In addition to the adverse effects of excessive ST on health outcomes, it has been found that ST is associated with various lifestyle behaviors, such as smoking, alcohol use, physical activity, sleep and sexual risk behaviors (1013). Nogueira et al. (14) reported that adolescents with more ST were more prone to engage in early sexual activity. Nelson and Gordon-Larsen (13) suggested that relative to physically active adolescents, those with high exposure to ST were more likely to smoke. Other studies have found significant associations of prolonged ST with undesirable levels of physical activity (PA) (1517) and insufficient sleep (18). Furthermore, current evidence also indicates that prolonged ST is positively associated with poorer food consumption patterns and food preferences in adolescents (1921), including lower intake of fruit, milk and vegetable (2224), which in turn may result in unsatisfactory nutritional quality in adolescents (20, 25).

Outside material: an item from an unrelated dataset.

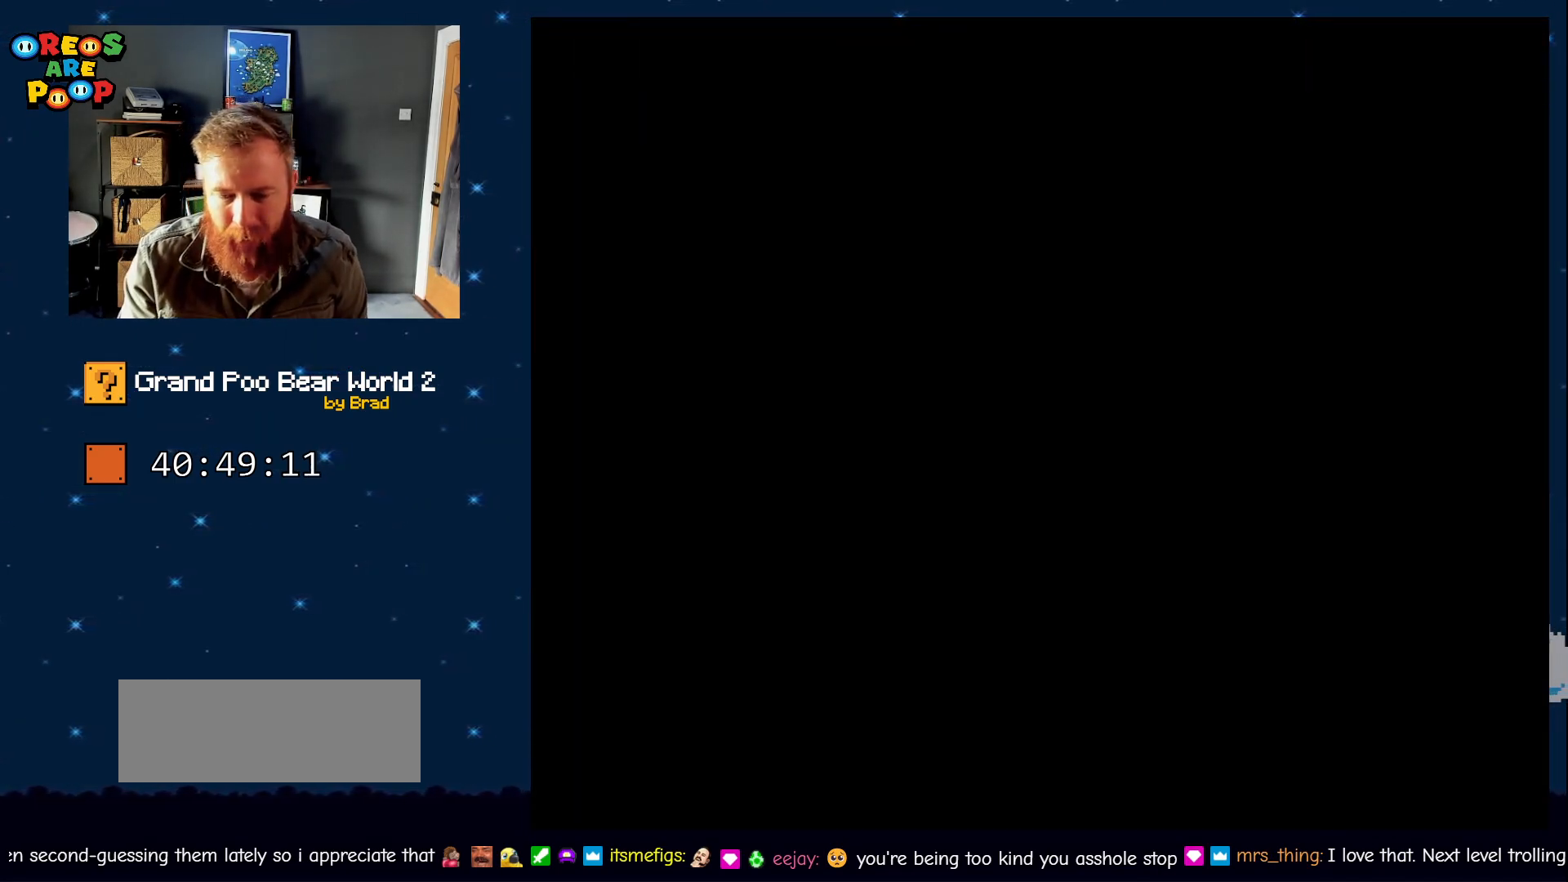
{"dt_ms": 500, "buttons": [], "events": []}
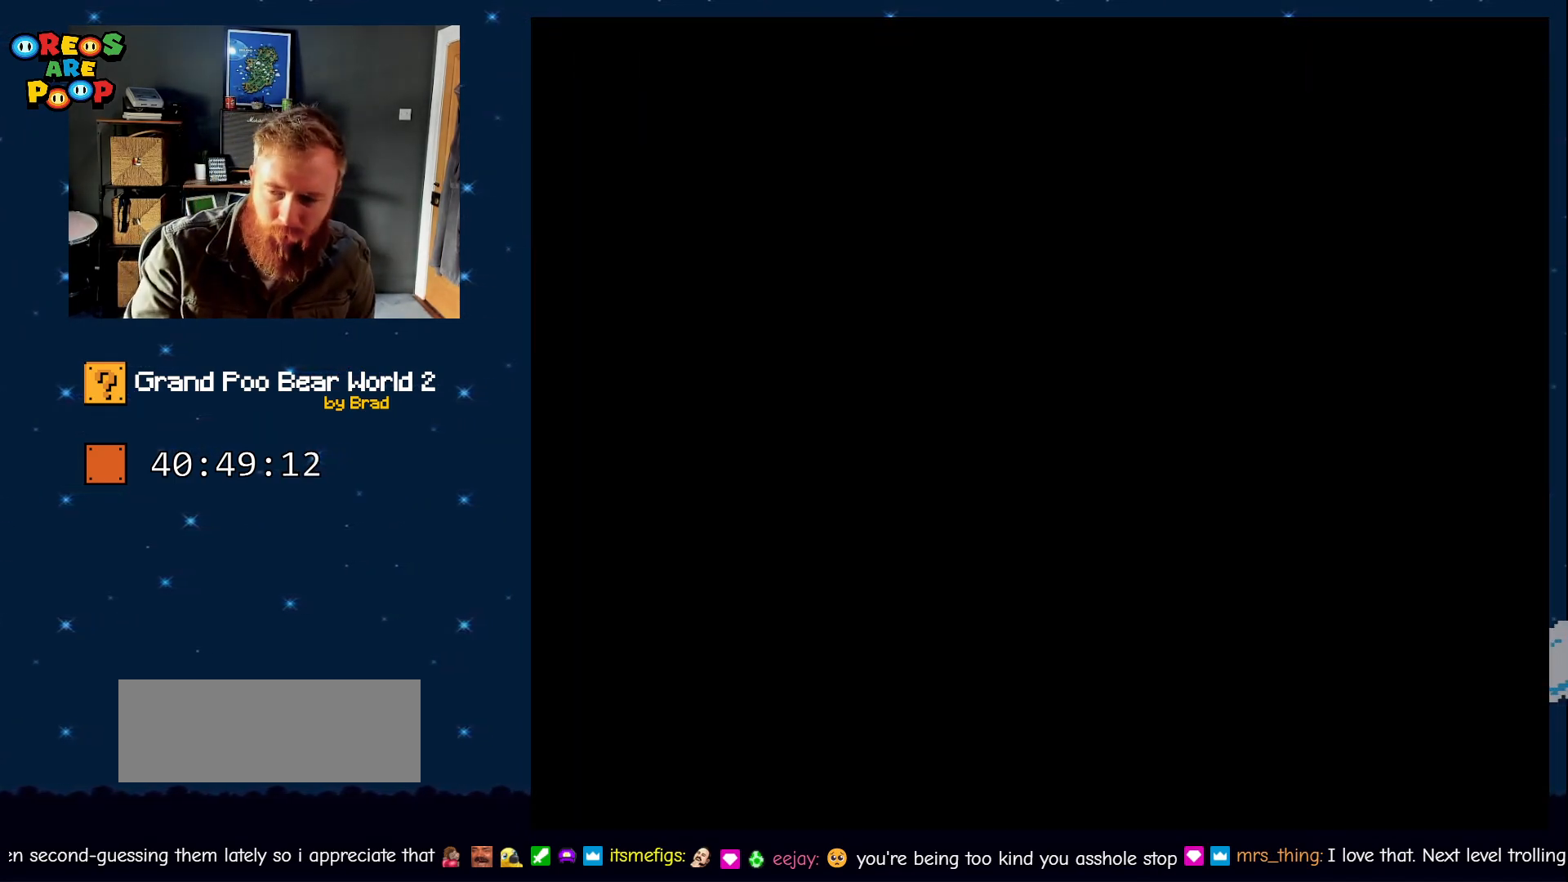
{"dt_ms": 1000, "buttons": [], "events": [[67, "DPAD_DOWN", "down"], [650, "DPAD_DOWN", "up"]]}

The noted studies have demonstrated the negative roles of ST on lifestyle behaviors, but those studies have some inherent some limitations, which leads to research gaps that should be addressed in the subsequent studies. One of the limitations is that previous studies rarely examined the different types of ST and their associations with lifestyle behaviors. Indeed, the associations between different types of ST and lifestyle behaviors would vary greatly owing to different underlying mechanisms. Exploring the different associations is beneficial to understanding the roles of ST in lifestyle behaviors promotion, which is also conducive to developing and implementing efficient interventions. Additionally, the previous research merely investigated a limited number of lifestyle behaviors in the correlational studies. However, different lifestyle behaviors are interrelated and co-dependent, which indicates the associations between ST and one specific lifestyle behavior can be estimated more accurately when controlling for other interrelated lifestyle behaviors. Even though, the extant research and evidence do not elucidate such associations.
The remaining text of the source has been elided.